# [Matériel de l'exercice]
**********

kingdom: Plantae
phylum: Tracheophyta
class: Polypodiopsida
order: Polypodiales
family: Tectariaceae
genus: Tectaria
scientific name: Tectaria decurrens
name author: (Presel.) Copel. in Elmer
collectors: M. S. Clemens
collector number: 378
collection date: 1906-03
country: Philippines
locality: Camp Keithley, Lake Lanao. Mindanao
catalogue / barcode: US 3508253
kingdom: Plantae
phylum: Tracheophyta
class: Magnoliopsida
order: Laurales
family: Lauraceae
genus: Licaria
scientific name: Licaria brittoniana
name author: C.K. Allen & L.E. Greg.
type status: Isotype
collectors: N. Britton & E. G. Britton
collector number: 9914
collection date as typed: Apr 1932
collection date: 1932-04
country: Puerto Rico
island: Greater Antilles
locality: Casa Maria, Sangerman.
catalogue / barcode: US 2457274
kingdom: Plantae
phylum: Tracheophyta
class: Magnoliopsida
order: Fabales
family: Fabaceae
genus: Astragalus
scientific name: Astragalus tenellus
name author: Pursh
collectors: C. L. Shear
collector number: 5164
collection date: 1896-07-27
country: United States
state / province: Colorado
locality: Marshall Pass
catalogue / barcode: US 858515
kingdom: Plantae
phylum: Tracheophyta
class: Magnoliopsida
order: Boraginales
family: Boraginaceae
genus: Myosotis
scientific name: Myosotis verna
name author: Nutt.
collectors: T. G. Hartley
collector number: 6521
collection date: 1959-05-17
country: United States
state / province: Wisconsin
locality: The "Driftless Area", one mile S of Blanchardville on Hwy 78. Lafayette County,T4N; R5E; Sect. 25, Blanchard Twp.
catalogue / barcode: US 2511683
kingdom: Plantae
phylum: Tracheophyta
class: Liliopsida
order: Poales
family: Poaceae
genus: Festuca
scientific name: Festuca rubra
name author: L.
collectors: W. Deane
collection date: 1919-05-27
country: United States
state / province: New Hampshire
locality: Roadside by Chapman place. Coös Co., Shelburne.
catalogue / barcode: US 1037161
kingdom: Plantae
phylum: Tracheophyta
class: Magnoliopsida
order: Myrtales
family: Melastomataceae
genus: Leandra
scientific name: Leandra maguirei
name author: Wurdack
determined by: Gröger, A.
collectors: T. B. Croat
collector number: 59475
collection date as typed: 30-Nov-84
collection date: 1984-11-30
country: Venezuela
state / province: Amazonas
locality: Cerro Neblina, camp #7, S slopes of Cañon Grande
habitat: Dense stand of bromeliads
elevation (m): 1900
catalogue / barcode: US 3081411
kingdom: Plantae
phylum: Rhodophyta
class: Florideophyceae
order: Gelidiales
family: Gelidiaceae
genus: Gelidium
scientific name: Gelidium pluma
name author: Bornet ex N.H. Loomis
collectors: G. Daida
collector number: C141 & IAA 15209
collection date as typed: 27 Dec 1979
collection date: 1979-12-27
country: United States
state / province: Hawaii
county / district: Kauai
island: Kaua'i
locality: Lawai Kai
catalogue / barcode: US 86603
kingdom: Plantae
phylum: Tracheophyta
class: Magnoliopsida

**********

# [Consigne]
Convertissez l'ensemble des lignes des enregistrements ci-dessus en un tableau Markdown à deux colonnes intitulées « Numéro » et « Ligne », où chaque ligne reçoit son numéro d'ordre. Omettez les lignes vides.

# [Réponse]
| Numéro | Ligne |
|---|---|
| 1 | kingdom: Plantae |
| 2 | phylum: Tracheophyta |
| 3 | class: Polypodiopsida |
| 4 | order: Polypodiales |
| 5 | family: Tectariaceae |
| 6 | genus: Tectaria |
| 7 | scientific name: Tectaria decurrens |
| 8 | name author: (Presel.) Copel. in Elmer |
| 9 | collectors: M. S. Clemens |
| 10 | collector number: 378 |
| 11 | collection date: 1906-03 |
| 12 | country: Philippines |
| 13 | locality: Camp Keithley, Lake Lanao. Mindanao |
| 14 | catalogue / barcode: US 3508253 |
| 15 | kingdom: Plantae |
| 16 | phylum: Tracheophyta |
| 17 | class: Magnoliopsida |
| 18 | order: Laurales |
| 19 | family: Lauraceae |
| 20 | genus: Licaria |
| 21 | scientific name: Licaria brittoniana |
| 22 | name author: C.K. Allen & L.E. Greg. |
| 23 | type status: Isotype |
| 24 | collectors: N. Britton & E. G. Britton |
| 25 | collector number: 9914 |
| 26 | collection date as typed: Apr 1932 |
| 27 | collection date: 1932-04 |
| 28 | country: Puerto Rico |
| 29 | island: Greater Antilles |
| 30 | locality: Casa Maria, Sangerman. |
| 31 | catalogue / barcode: US 2457274 |
| 32 | kingdom: Plantae |
| 33 | phylum: Tracheophyta |
| 34 | class: Magnoliopsida |
| 35 | order: Fabales |
| 36 | family: Fabaceae |
| 37 | genus: Astragalus |
| 38 | scientific name: Astragalus tenellus |
| 39 | name author: Pursh |
| 40 | collectors: C. L. Shear |
| 41 | collector number: 5164 |
| 42 | collection date: 1896-07-27 |
| 43 | country: United States |
| 44 | state / province: Colorado |
| 45 | locality: Marshall Pass |
| 46 | catalogue / barcode: US 858515 |
| 47 | kingdom: Plantae |
| 48 | phylum: Tracheophyta |
| 49 | class: Magnoliopsida |
| 50 | order: Boraginales |
| 51 | family: Boraginaceae |
| 52 | genus: Myosotis |
| 53 | scientific name: Myosotis verna |
| 54 | name author: Nutt. |
| 55 | collectors: T. G. Hartley |
| 56 | collector number: 6521 |
| 57 | collection date: 1959-05-17 |
| 58 | country: United States |
| 59 | state / province: Wisconsin |
| 60 | locality: The "Driftless Area", one mile S of Blanchardville on Hwy 78. Lafayette County,T4N; R5E; Sect. 25, Blanchard Twp. |
| 61 | catalogue / barcode: US 2511683 |
| 62 | kingdom: Plantae |
| 63 | phylum: Tracheophyta |
| 64 | class: Liliopsida |
| 65 | order: Poales |
| 66 | family: Poaceae |
| 67 | genus: Festuca |
| 68 | scientific name: Festuca rubra |
| 69 | name author: L. |
| 70 | collectors: W. Deane |
| 71 | collection date: 1919-05-27 |
| 72 | country: United States |
| 73 | state / province: New Hampshire |
| 74 | locality: Roadside by Chapman place. Coös Co., Shelburne. |
| 75 | catalogue / barcode: US 1037161 |
| 76 | kingdom: Plantae |
| 77 | phylum: Tracheophyta |
| 78 | class: Magnoliopsida |
| 79 | order: Myrtales |
| 80 | family: Melastomataceae |
| 81 | genus: Leandra |
| 82 | scientific name: Leandra maguirei |
| 83 | name author: Wurdack |
| 84 | determined by: Gröger, A. |
| 85 | collectors: T. B. Croat |
| 86 | collector number: 59475 |
| 87 | collection date as typed: 30-Nov-84 |
| 88 | collection date: 1984-11-30 |
| 89 | country: Venezuela |
| 90 | state / province: Amazonas |
| 91 | locality: Cerro Neblina, camp #7, S slopes of Cañon Grande |
| 92 | habitat: Dense stand of bromeliads |
| 93 | elevation (m): 1900 |
| 94 | catalogue / barcode: US 3081411 |
| 95 | kingdom: Plantae |
| 96 | phylum: Rhodophyta |
| 97 | class: Florideophyceae |
| 98 | order: Gelidiales |
| 99 | family: Gelidiaceae |
| 100 | genus: Gelidium |
| 101 | scientific name: Gelidium pluma |
| 102 | name author: Bornet ex N.H. Loomis |
| 103 | collectors: G. Daida |
| 104 | collector number: C141 & IAA 15209 |
| 105 | collection date as typed: 27 Dec 1979 |
| 106 | collection date: 1979-12-27 |
| 107 | country: United States |
| 108 | state / province: Hawaii |
| 109 | county / district: Kauai |
| 110 | island: Kaua'i |
| 111 | locality: Lawai Kai |
| 112 | catalogue / barcode: US 86603 |
| 113 | kingdom: Plantae |
| 114 | phylum: Tracheophyta |
| 115 | class: Magnoliopsida |